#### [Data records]
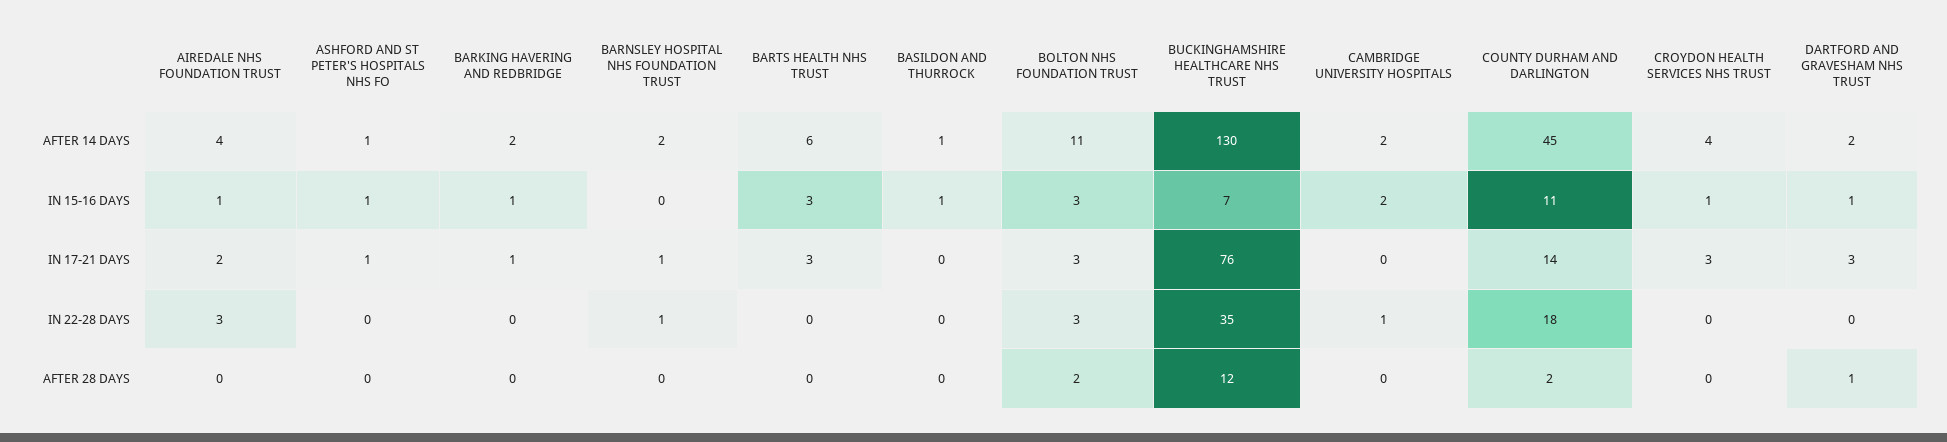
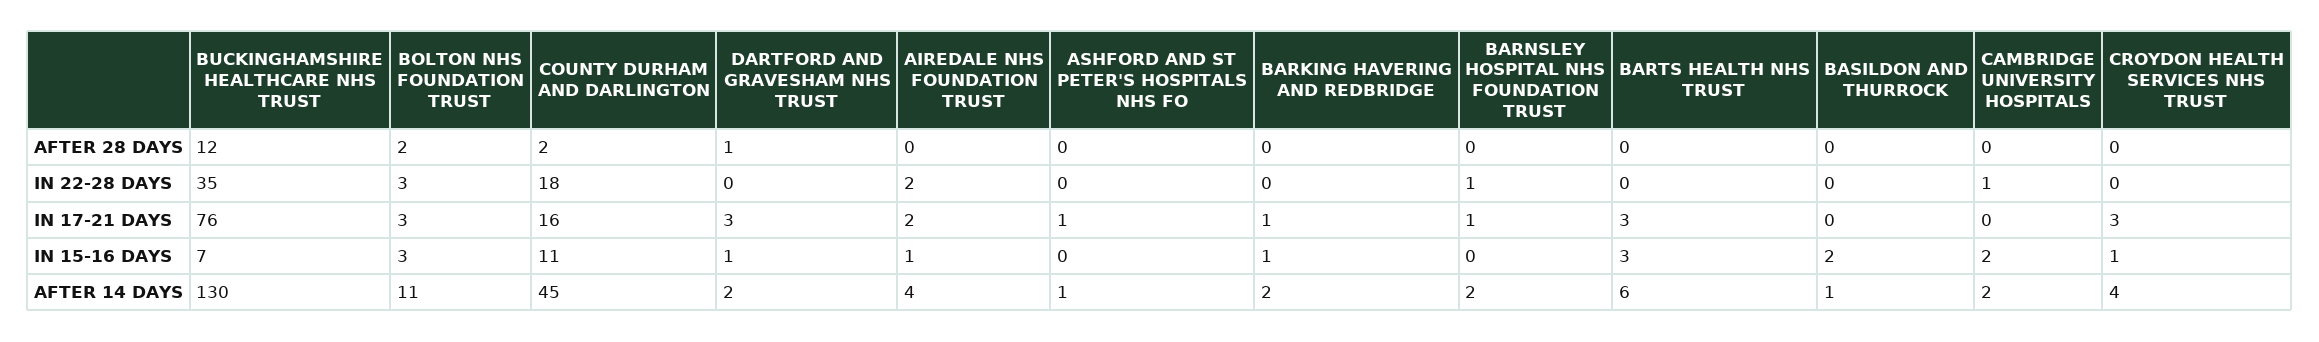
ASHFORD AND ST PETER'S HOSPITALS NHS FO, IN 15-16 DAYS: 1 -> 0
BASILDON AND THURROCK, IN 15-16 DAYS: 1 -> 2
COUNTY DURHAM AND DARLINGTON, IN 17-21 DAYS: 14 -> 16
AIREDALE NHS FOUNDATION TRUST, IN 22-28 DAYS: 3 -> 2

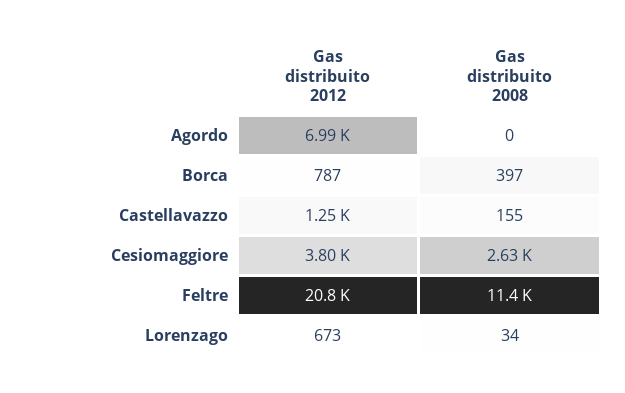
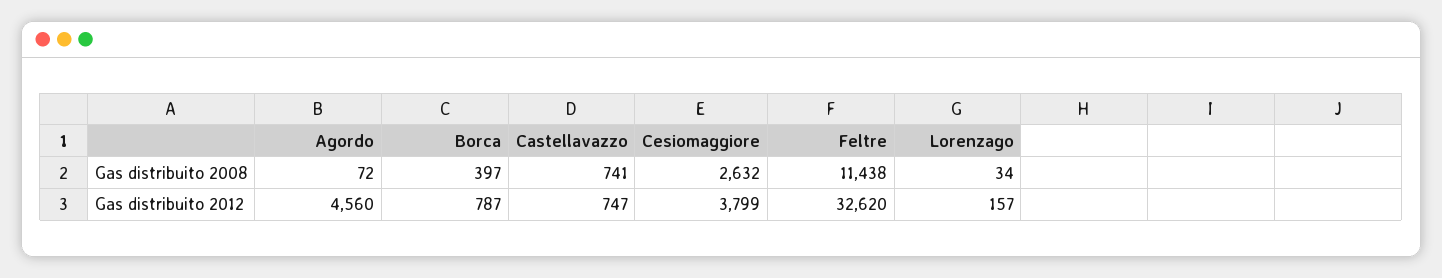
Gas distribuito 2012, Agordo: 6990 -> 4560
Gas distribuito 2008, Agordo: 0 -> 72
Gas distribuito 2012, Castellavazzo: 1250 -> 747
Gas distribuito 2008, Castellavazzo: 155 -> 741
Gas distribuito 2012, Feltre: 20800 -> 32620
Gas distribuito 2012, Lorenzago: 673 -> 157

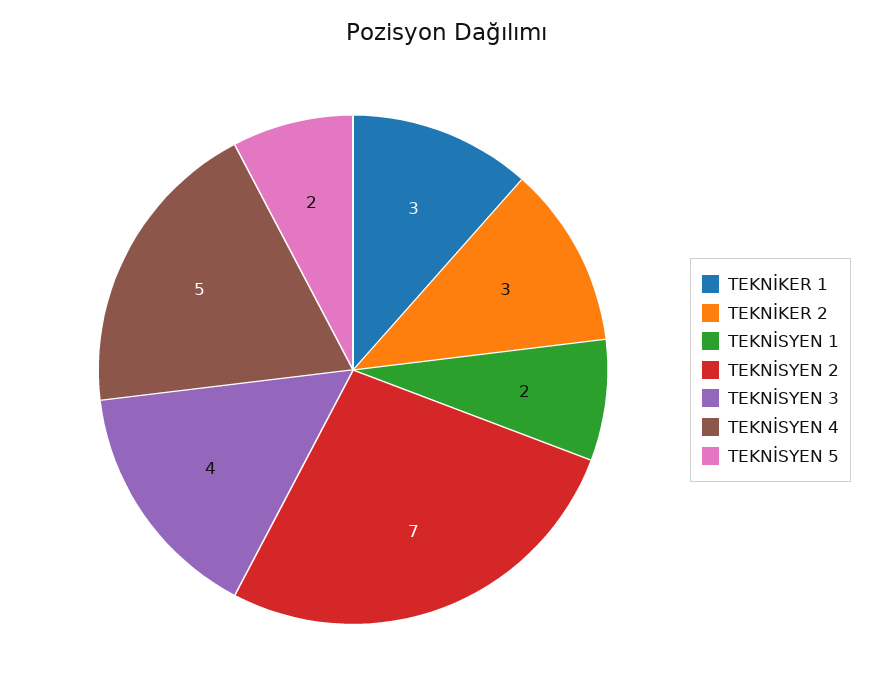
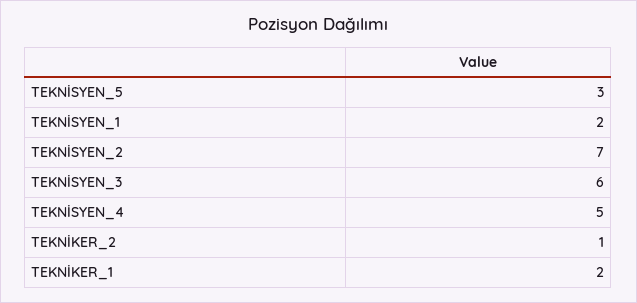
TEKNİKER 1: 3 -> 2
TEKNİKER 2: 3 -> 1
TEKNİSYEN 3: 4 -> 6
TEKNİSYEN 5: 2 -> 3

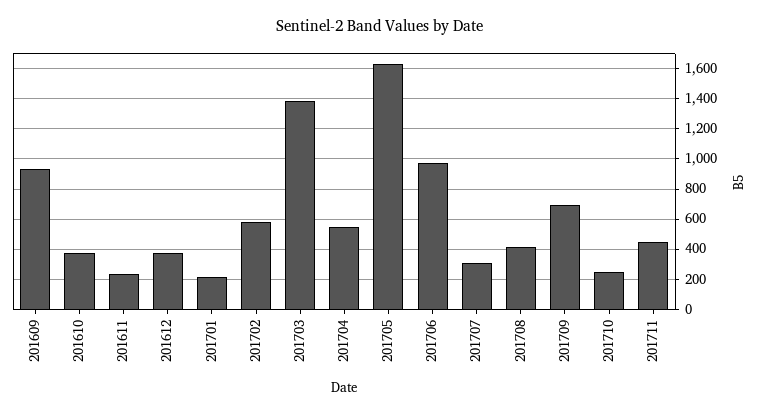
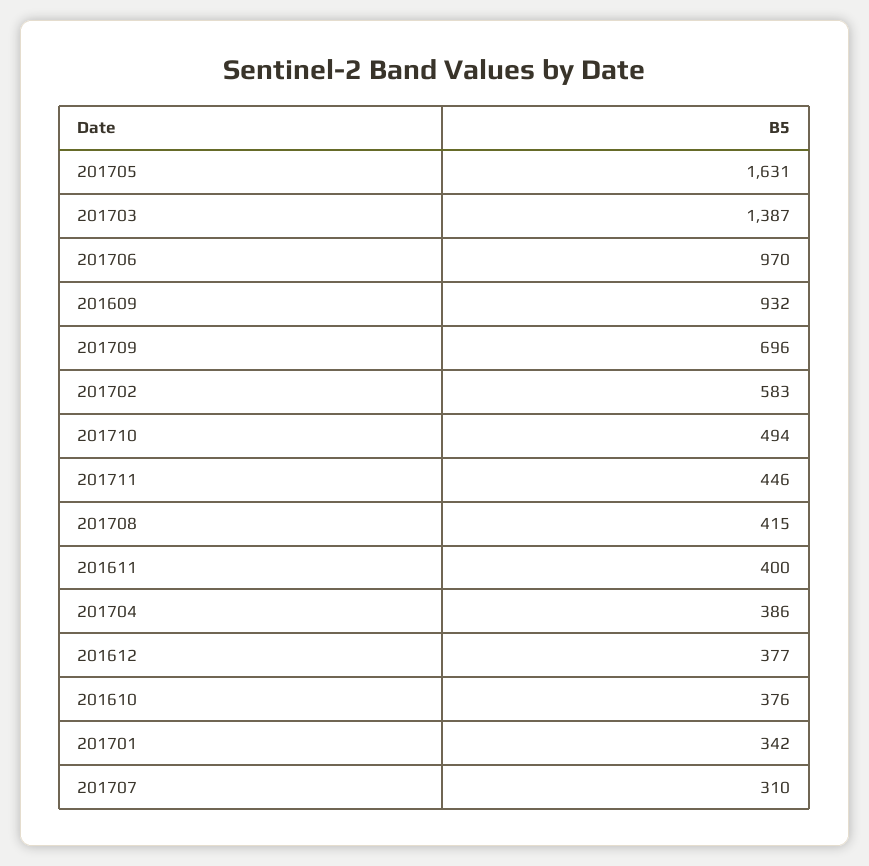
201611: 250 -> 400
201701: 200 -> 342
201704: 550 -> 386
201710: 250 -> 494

#### [Exercise details]
The lines to repeat start at the one holding "Gas distribuito 2012, Feltre: 20800 -> 32620" and run through the last line of the records above; write them out exactly, both ends included, but not the pictures.

#### [Task result]
Gas distribuito 2012, Feltre: 20800 -> 32620
Gas distribuito 2012, Lorenzago: 673 -> 157

TEKNİKER 1: 3 -> 2
TEKNİKER 2: 3 -> 1
TEKNİSYEN 3: 4 -> 6
TEKNİSYEN 5: 2 -> 3

201611: 250 -> 400
201701: 200 -> 342
201704: 550 -> 386
201710: 250 -> 494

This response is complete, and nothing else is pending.